Ford and MIT teach EVs how to find high-demand locations

Ford has teamed up with MIT on a project that will, among other things, help electric shuttles determine current levels of demand among pedestrians, as well as determine which locations have the highest demand in any given moment. The electric vehicles are equipped with both LiDAR and what Ford calls inexpensive cameras; the EVs will eventually operate on both MIT's Cambridge campus and on public city roads.

The technology aims to help improve both shuttle services and other publication transportation options like ride-hailing services. The cameras and sensors are used to gather data on foot traffic flow among pedestrians and algorithms will use this data for various purposes in the future, including ones of the autonomous persuasion. For now, the MIT research is happening with the Aeronautics and Astronauts Department's Aerospace Controls Lab.
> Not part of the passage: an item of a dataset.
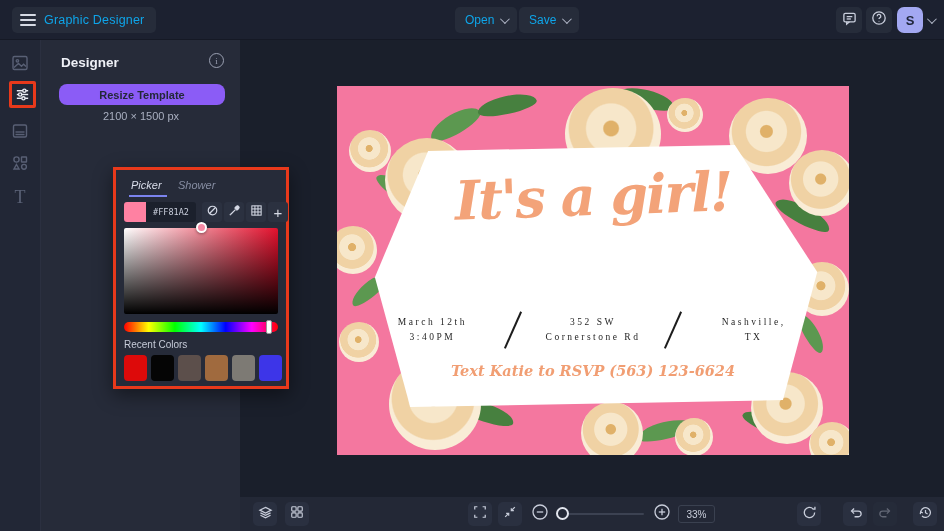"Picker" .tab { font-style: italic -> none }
The aforementioned EVs will rollout on the MIT campus this upcoming September; they'll be relatively small so as to allow for regular pedestrian traffic, and will be weatherproofed for less-than-ideal weather. Students will be able to hail the EV using a mobile app; the EV will arrive at their location, then take them to some other point on the campus. A total of three EVs will be deployed.

Though only three shuttles will be available, the prediction system will help ensure the EVs are where demand is highest at any given time, keeping wait times to a minimum. The predictions will be based in part on data gathered at the campus using both cameras and LiDAR for five months. According to Ford, the technology it is using is more accurate than GPS.